« Éloge d’Épicure »

(Lucrèce, De Natura rerum, I, v. 62-79).

Axelle et Doryne, élèves de Terminale, traduisent un texte latin de Lucrèce et le commentent. Bravo pour la qualité de leur travail !

 

 

 

Cliquez ci-dessous pour voir Axelle traduire le texte et Doryne le commenter.

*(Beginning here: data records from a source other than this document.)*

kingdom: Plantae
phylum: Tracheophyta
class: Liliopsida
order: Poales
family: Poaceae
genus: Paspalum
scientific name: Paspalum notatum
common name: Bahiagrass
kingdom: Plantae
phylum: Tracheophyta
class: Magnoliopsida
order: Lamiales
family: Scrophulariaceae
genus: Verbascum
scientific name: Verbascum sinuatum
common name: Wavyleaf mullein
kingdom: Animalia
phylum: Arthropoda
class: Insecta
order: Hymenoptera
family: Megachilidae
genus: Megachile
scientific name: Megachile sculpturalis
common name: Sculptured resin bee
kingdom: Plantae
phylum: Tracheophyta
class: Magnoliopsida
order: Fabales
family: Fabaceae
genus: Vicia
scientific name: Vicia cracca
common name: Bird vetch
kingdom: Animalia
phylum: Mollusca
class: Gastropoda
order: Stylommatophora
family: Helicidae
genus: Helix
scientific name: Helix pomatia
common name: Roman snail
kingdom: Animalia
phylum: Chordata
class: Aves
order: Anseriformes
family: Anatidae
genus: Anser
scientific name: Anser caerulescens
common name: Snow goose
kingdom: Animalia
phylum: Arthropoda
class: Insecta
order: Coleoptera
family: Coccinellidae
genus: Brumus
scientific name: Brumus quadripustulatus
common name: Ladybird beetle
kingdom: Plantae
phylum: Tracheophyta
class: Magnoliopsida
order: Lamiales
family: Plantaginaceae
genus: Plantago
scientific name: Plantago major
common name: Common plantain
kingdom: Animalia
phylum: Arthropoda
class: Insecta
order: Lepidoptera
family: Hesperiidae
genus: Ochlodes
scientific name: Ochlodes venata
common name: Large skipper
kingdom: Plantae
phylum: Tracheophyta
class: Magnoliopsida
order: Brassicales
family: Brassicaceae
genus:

   Traduction d'Axelle Amilcar

 

   Commentaire de Doryne Balthazar

 

Voici le texte latin et sa traduction :
 

Humana ante oculos foede cum vita jaceret
in terris, oppressa gravi sub religione
quae caput a caeli regionibus ostendebat,
primum Graius homo mortalis tollere contra
est oculos ausus, primusque obsistere contra ;
quem neque fama deum nec fulmina nec minitanti
murmure compressit caelum, sed eo magis acrem
inritat animi virtutem, effringere ut arta
naturae primus portarum claustra cupiret.
Ergo vivida vis animi pervicit, et extra
processit longe flammantia moenia mundi,
atque omne immensum peragravit mente animoque,
unde refert nobis victor quid possit oriri,
quid nequeat, finita potestas denique cuique
quanam sit ratione atque alte terminus haerens.
Quare, religio pedibus subjecta vicissim 
obteritur, nos exaequat victoria caelo.

 

Traduction de Nisard :
 

Jadis, quand on voyait les hommes traîner une vie rampante sous le faix honteux de la superstition, et que la tête du monstre leur apparaissant à la cime des nues, les accablait de son regard épouvantable, un Grec, un simple mortel osa enfin lever les yeux, osa enfin lui résister en face. Rien ne l'arrête, ni la renommée des dieux, ni la foudre, ni les menaces du ciel qui gronde; [1,70] loin d'ébranler son courage, les obstacles l'irritent, et il n'en est que plus ardent à rompre les barrières étroites de la nature. Aussi en vient-il à bout par son infatigable génie: il s'élance loin des bornes enflammées du monde, il parcourt l'infini sur les ailes de la pensée, il triomphe, et revient nous apprendre ce qui peut ou ne peut pas naître, et d'où vient que la puissance des corps est bornée et qu'il y a pour tous un terme infranchissable. La superstition fut donc abattue et foulée aux pieds à son tour, et sa défaite nous égala aux dieux.

 

Traduction du poète André CHÉNIER (1762-1794) :
 

Un Grec fut le premier dont l’audace affermie
Leva des yeux mortels sur l’idole ennemie.
Rien ne put l’étonner. Et ces Dieux tout-puissants,
Cet Olympe, ces feux, et ces bruits menaçants
Irritaient son courage à rompre la barrière
Où, sous d’épais remparts obscure et prisonnière,
La nature en silence étouffait sa clarté.
Ivre d’un feu vainqueur, son génie indompté,
Loin des murs enflammés qui renferment le monde,
Perça tous les sentiers de cette nuit profonde,
Et de l’immensité parcourut les déserts.
Il nous dit quelles lois gouvernent l’univers,
Ce qui vit, ce qui meurt, et ce qui ne peut être.
La religion tombe et nous sommes sans maître ;
Sous nos pieds à son tour elle expire ; et les cieux
Ne feront plus courber nos fronts victorieux.